What a noble effort! A publishing company dedicated to reviving rare and out of print books. I am referring to Valancourt Books. Some of their specialties include gothic and horror literature. Take these two genres, get them drunk and throw them in a room together. What will spring off from this mating? Haunted House novels! There are plenty of such novels available for purchase at their website. The subjects of some of my previous reviews are books re-released by Valancourt Books. They include Burnt Offerings by Robert Marasco and The Elementals by Michael McDowell. Of course I read an original copy of The Elementals and the publisher listed was Avon Books: A Division of The Hearst Corporation, but still, it is available today at Valancourt Books.
I loved both Burnt Offerings and The Elementals. I’m sorry to say that I can’t share this love for the novel that is up for review in this blog entry, another title rereleased by Valancourt Books. I’m loving me some Valancourt Books, but I’m not feeling it for Night Things by Michael Talbot, originally released in 1985.
To be fair I liked the first half of the book. It’s the second half that ruins it for me. I felt as if one writer began the story then threw down the pen and went off to go sailing. Then it seemed a second wannabe writer was snooping around the first writer’s study and came across the half-completed manuscript and then decided to finish it.

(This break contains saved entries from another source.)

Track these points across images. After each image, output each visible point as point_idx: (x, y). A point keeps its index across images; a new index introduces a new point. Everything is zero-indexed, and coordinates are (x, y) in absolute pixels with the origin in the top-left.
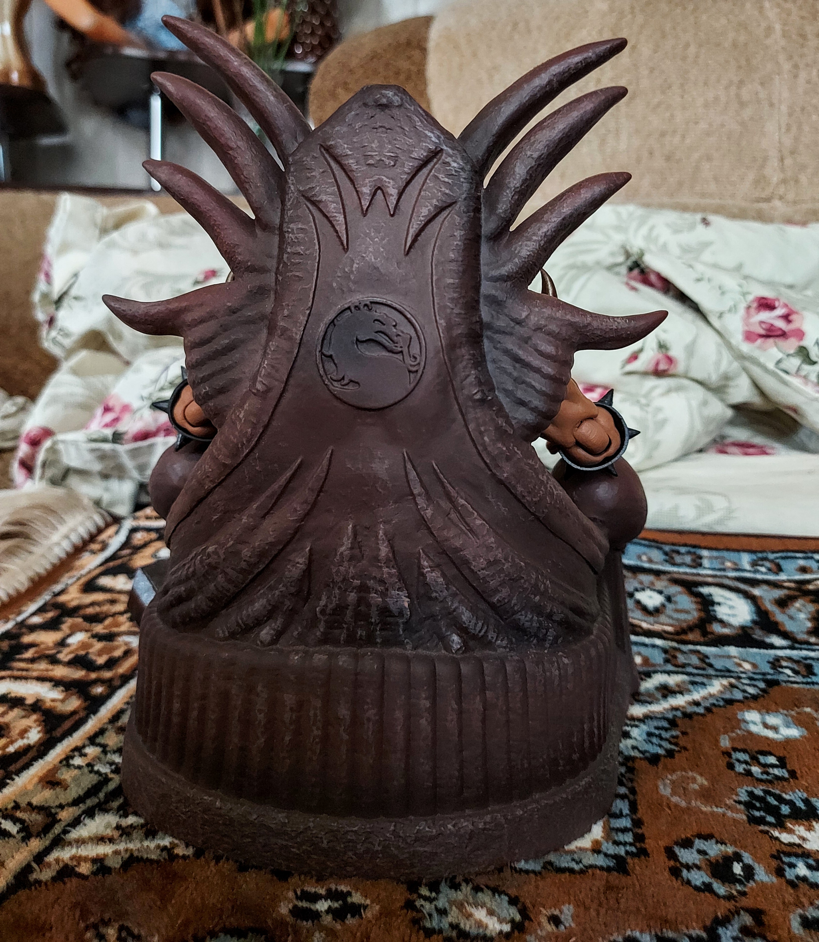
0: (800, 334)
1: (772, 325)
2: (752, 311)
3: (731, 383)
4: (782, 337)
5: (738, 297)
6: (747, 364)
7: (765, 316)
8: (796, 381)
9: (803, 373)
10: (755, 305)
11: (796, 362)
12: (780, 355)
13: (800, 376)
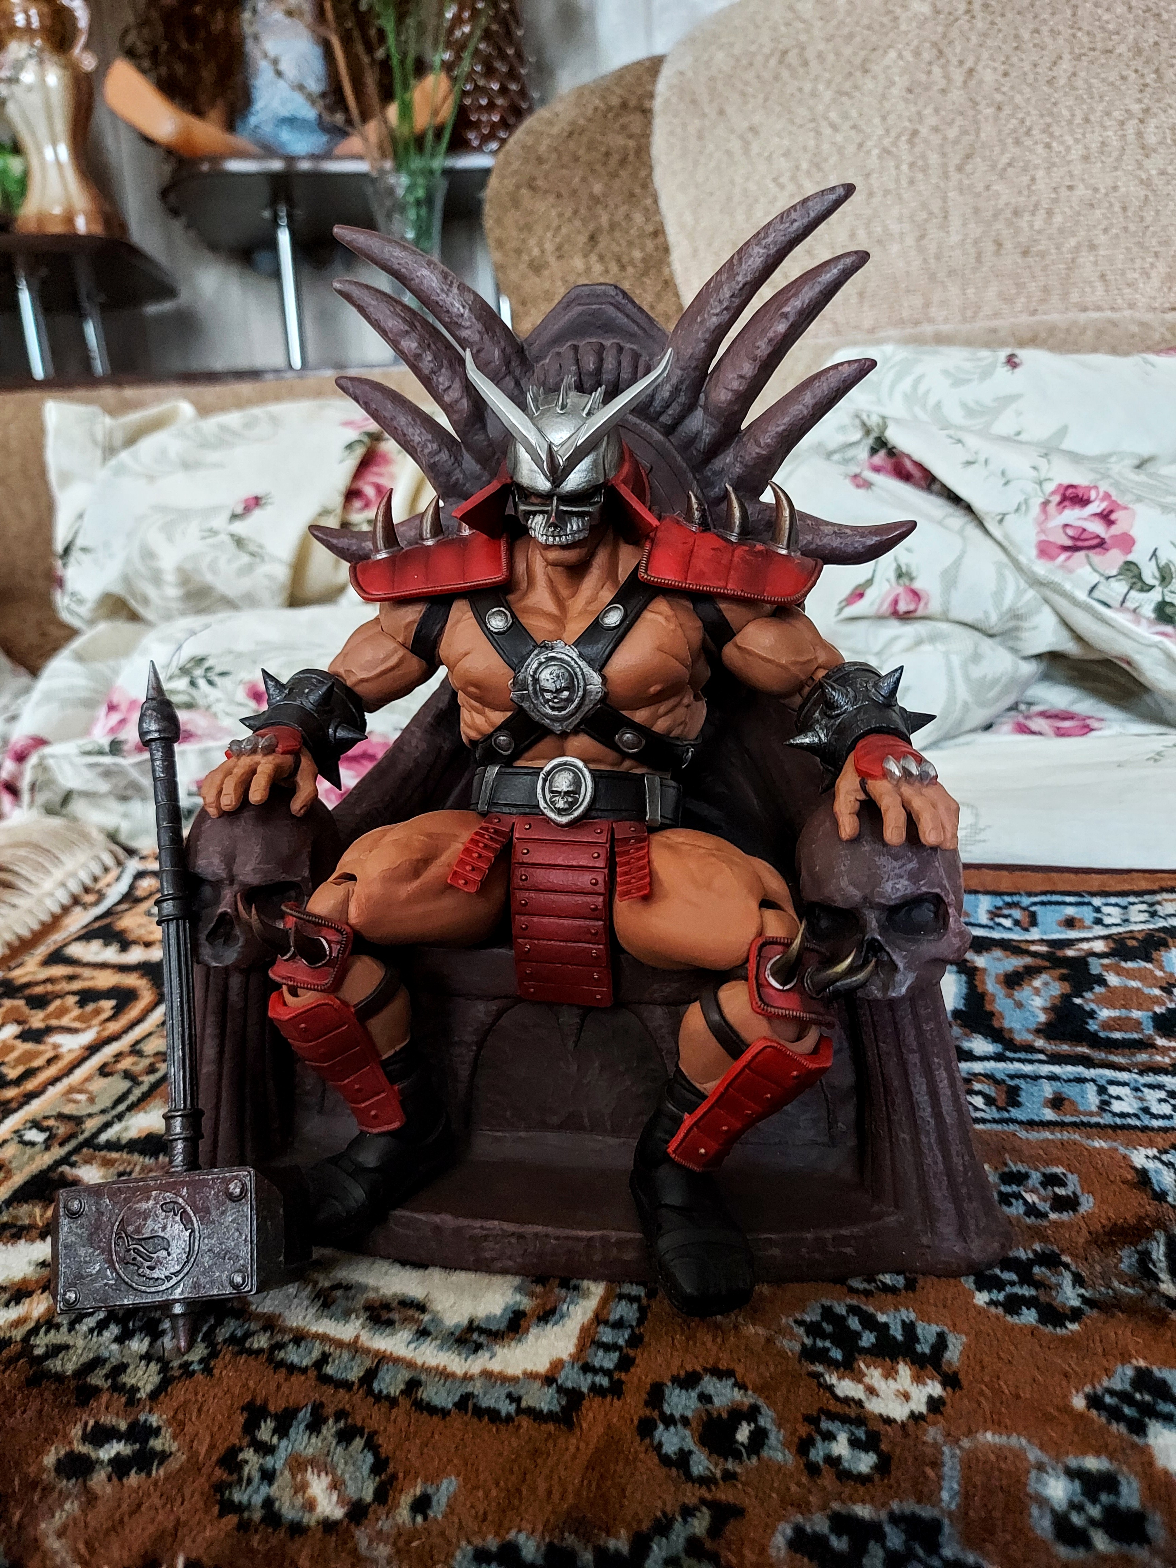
0: (1127, 542)
1: (1084, 530)
2: (1052, 508)
3: (1025, 625)
4: (1098, 550)
5: (1031, 487)
6: (1049, 594)
7: (1073, 515)
8: (1120, 618)
9: (1130, 604)
10: (1057, 498)
11: (1120, 587)
12: (1095, 578)
13: (1128, 609)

This seems so at least from the perspective of the plot. The writing style is consistent.
Night Things has a promising beginning. It includes a backstory of a woman shrouded in mystery, who, as a young girl, has been plagued with haunting visions. As an adult, she had fortified herself in a custom designed house. Its interior is like that of a labyrinth with connecting rooms and long corridors, all built utilizing uncanny geometry. Some reviewers have compared this house to the houses of The Haunting of Hill House and House of Leaves. But I cannot indulge in this comparison since Night Things is inferior to both of these novels.
Many years later, a newly formed family of three is set to stay in the house for the summer. Relationships are strained. Lauren’s new husband Stephen does not take to ten-year-old son (approx. age) Garret, nor he to him, and this tension sets forth some interesting character dynamics. Late in the night a ghostly phantom begins to visit Garret in his bedroom. Shit is getting good! All the ingredients for a good haunted house novel are in place.
Stephen takes a long absence from the story and this absence creates a conspicuous void in the pre-established story. Myth and spiritualism and “the explanations of it all” are awkwardly dumped into the story by passerby characters. The “Night Things” lose their mystery. One such “thing” has the hackneyed title of “The Master”. He leads around pathetic man in the likes of Dracula’s Renfield or Frankenstein’s Ygor. The Epilogue doesn’t seem to fit with the ending developments.
I wish I could have enjoyed this book more, not only for the sake of Valancourt Books but for the author as well. Michael Talbot died of Leukemia in 1992 at the young age of 38. How sad. It should be noted that his accomplishments in writing come not from his fiction pieces such as Night Things, but from his works of non-fiction. He was a writer in the fields of science and new age. He wrote several pieces for Omni and Village Voice. Perhaps his most noteworthy work is The Holographic Universe, which is free online:
Here’s an excerpt:
“. . . there is evidence to suggest that our world and everything in it. . . are also only ghostly images, projections from a level of reality so beyond our own it is literally beyond both space and time”
In Olav Hammer’s “Claiming Knowledge: Strategies of Epistemology of From Theosophy to the New Age,” Hammer states that Talbot postulates that “Consciousness affects material reality.”
I have read similar theories. Whereas I do not subscribe wholeheartedly to these theories, I find them fascinating. Perhaps I will explore Talbot’s work in these matters and leave his fiction behind. Night Things notwithstanding, it seems that Talbot was an interesting and highly intelligent person.